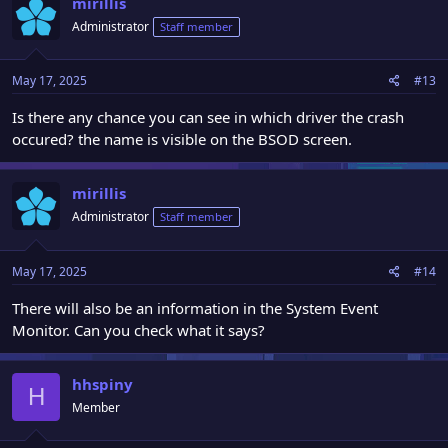
mirillis
Administrator
Staff member
May 17, 2025
#13
Is there any chance you can see in which driver the crash
occured? the name is visible on the BSOD screen.
mirillis
Administrator
Staff member
May 17, 2025
#14
There will also be an information in the System Event
Monitor. Can you check what it says?
hhspiny
H
Member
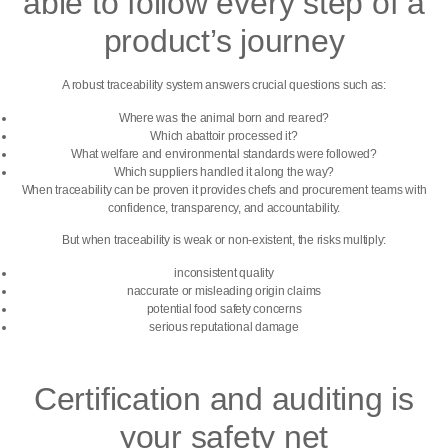
able to follow every step of a
product’s journey
A robust traceability system answers crucial questions such as:
Where was the animal born and reared?
Which abattoir processed it?
What welfare and environmental standards were followed?
Which suppliers handled it along the way?
When traceability can be proven it provides chefs and procurement teams with
confidence, transparency, and accountability.
But when traceability is weak or non-existent, the risks multiply:
inconsistent quality
naccurate or misleading origin claims
potential food safety concerns
serious reputational damage
Certification and auditing is
your safety net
○ ○ ○
▶ TASK STATEMENT
Nothing but the lines from the one that contains "When traceability can" through the last line of the entries should appear in your reply, each repeated exactly.

▶ TASK RESULT
When traceability can be proven it provides chefs and procurement teams with
confidence, transparency, and accountability.
But when traceability is weak or non-existent, the risks multiply:
inconsistent quality
naccurate or misleading origin claims
potential food safety concerns
serious reputational damage
Certification and auditing is
your safety net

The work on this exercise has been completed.